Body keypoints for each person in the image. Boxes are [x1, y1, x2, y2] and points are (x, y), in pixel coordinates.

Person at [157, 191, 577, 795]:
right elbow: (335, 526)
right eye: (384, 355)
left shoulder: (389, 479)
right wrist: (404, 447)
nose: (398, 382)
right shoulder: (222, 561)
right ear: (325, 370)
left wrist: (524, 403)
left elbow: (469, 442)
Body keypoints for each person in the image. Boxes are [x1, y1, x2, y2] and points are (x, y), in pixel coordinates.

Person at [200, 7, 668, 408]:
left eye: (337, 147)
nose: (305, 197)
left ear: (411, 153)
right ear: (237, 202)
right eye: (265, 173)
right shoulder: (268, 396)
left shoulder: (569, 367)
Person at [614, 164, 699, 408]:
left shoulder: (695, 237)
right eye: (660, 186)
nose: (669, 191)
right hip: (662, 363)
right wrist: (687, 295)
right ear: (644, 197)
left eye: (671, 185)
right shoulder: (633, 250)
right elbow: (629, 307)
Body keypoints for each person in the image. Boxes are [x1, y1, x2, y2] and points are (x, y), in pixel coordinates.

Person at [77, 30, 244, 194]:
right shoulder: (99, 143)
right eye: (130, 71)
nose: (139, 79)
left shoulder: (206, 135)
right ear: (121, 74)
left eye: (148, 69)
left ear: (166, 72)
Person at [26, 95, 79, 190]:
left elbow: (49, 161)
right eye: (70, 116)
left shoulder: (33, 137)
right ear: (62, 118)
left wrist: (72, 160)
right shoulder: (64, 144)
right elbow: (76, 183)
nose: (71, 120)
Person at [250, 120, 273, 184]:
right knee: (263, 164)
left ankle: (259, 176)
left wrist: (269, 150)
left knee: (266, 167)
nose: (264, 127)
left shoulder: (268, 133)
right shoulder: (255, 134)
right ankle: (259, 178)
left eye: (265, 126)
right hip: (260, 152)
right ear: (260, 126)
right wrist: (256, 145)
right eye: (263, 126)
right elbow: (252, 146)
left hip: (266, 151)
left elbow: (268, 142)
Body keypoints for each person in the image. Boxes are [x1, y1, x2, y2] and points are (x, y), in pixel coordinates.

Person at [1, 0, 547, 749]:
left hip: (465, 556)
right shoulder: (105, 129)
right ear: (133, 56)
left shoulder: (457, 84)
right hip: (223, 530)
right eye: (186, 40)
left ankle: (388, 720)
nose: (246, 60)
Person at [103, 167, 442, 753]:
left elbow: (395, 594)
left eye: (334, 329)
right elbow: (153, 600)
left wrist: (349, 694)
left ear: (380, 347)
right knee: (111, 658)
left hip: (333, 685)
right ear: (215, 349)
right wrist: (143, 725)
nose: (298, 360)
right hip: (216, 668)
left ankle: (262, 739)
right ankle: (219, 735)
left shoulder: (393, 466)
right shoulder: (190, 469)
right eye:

○ ○ ○ ○ ○

# Exercise requirements
Provide every line from the material that contains the word "elbow".

# Task solution
right elbow: (335, 526)
left elbow: (469, 442)
right elbow: (629, 307)
left elbow: (49, 161)
right elbow: (76, 183)
right elbow: (252, 146)
left elbow: (268, 142)
left elbow: (395, 594)
right elbow: (153, 600)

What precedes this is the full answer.